Qarqout pointed out in his talk that when Hafez al-Assad issued a decision to provide permanent salaries to the first generation of television founders, he intended to ensure their loyalty, not to honor them.

For decades, al-Assad and his tools in Syria promoted their interest in cultural centers and Syrian drama, including launching a channel dedicated to showing Syrian series called “Syria Drama” in 2007.

According to Qarqout, al-Assad’s recent meeting with artists comes in the same context, believing that if there was a real democratic atmosphere in Syria, creativity and stardom would have been of another nature, without the presence of a repressive and directed environment.

Furthermore, in dictatorial states, no one is allowed to steal the spotlight; everything is directed towards “the symbolic leader,” which is why Hafez al-Assad annihilated the theater, which vanished considerably according to his view.

Qarqout believes that the timing of al-Assad’s meeting with actors before Ramadan aims to say that the stars follow him, that he is the patron of drama, he produces it, and he creates its stars.

Lists of “honor and shame”

Syrian cities witnessed massive demonstrations in March 2011, demanding the downfall of the Syrian regime and the departure of Bashar al-Assad from power, which he inherited from his father in 2000.

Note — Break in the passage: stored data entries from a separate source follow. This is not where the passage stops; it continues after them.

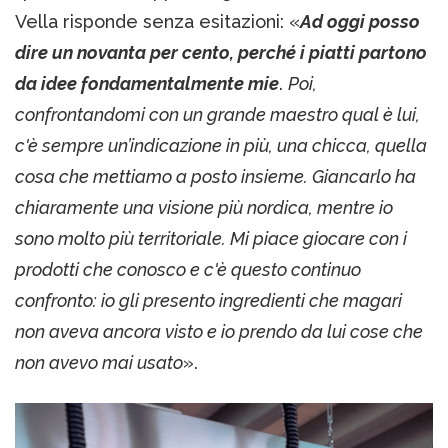
Vella risponde senza esitazioni: «
Ad oggi posso
dire un novanta per cento, perché i piatti partono
da idee fondamentalmente mie
.
Poi,
confrontandomi con un grande maestro qual è lui,
c'è sempre un’indicazione in più, una chicca, quella
cosa che mettiamo a posto insieme. Giancarlo ha
chiaramente una visione più nordica, mentre io
sono molto più territoriale. Mi piace giocare con i
prodotti che conosco e c'è questo continuo
confronto: io gli presento ingredienti che magari
non aveva ancora visto e io prendo da lui cose che
non avevo mai usato
».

Like the Syrians, the artists were divided into three groups at the time: supporters of the regime, opponents of it, and a third group that preferred silence.

In the midst of successive positions and the momentum of demonstrations and political movements, what became known as the “honor list” emerged on social media, including the names of artists who declared their opposition to the Syrian regime.

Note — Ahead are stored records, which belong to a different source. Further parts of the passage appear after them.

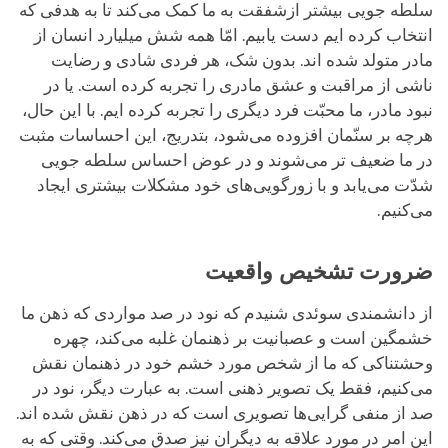
سلطه جویی بیشتر ازشفقت به ما کمک می‌کند تا به هدفی که
انتخاب کرده ایم دست یابیم. امّا همه شش میلیارد انسان از
مادر متولد شده اند. بدون شک، هر فردی شادی و رضایت
ناشی از مراقبت و عشق مادری را تجربه کرده است. یا در
نبود مادر، ما محبّت فرد دیگری را تجربه کرده ایم. با این حال،
هرچه بر سنّمان افزوده می‌شود، بتدریج، این احساسات مثبت
در ما ضعیف تر می‌شوند و در عوض احساس سلطه جویی
شدّت می‌یابد و با زورگویی‌های خود مشکلات بیشتری ایجاد
می‌کنیم.
ضرورت تشخیص واقعیت
از دانشمندی سوئدی شنیدم که نود در صد مواردی که ذهن ما
خشمگین است و عصبانیت بر ذهنمان غلبه می‌کند، چهره
وحشتناکی که ما از شخص مورد خشم خود در ذهنمان نقش
می‌کنیم، فقط یک تصویر ذهنی است. به عبارت دیگر، نود در
صد از منفی گرایی‌ها تصویری است که در ذهن نقش شده اند.
این امر در مورد علاقه به دیگران نیز صدق می‌کند. وقتی که به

Among these artists were May Skaf, Mohamad al-Rashi, Mohamad Osso, Fares al-Helo, Abdul Hakim Qatifan, and others, countered by another list of pro-regime artists, called the “list of shame”.

Subsequently, outspoken opposition artists went public, talking about threats they received from the regime’s security apparatus, including Sawsan Arsheed and Maxim Khalil.

In the forefront of insults

Syrian artists, irrespective of their opinions on what happened in Syria over the years, received hundreds of insults and threats from supporters of the revolution or the Syrian regime, which several artists indeed announced during their media appearances.

Regardless of the seriousness of these threats and their reasons, the regime also seems to benefit from them.

According to Qarqout, the regime put the actors in the forefront of insults in the eyes of the public who will follow the Ramadan art works, thereby diminishing their stature, which is what the regime also sought to achieve.

Since the 1990s, Syrian series have carried political messages, both internally and externally, to Syrian society or regional states, particularly those works directly categorized as political dramas, such as “Hamam al-Qishani” and “Brothers of the Soil,” and comedic works such as “Spotlight/Bokaat Daw.”

The messages in these works ranged from clarity, as in “Brothers of the Soil” in its first part (1996), which talked about the Great Arab Revolt against the Ottoman presence in the early 20th century during a period of strained relations between the Syrian regime and the Turkish government, to subtler messages as in “Spotlight,” which coincided with the regime’s talk of openness and raising the ceiling of freedoms in the country, preceded by the series “Hamam al-Qishani,” which discussed internal political conditions before the Baath Party came to power in 1963.

The situation did not stop with series produced by the Syrian regime or Syrian production companies close to it (the Syrian International company, for example, which was owned by Mohammad Hamsho, one of the businessmen close to Al-Assad), but also included hosting the filming of Arab works and providing facilities for them.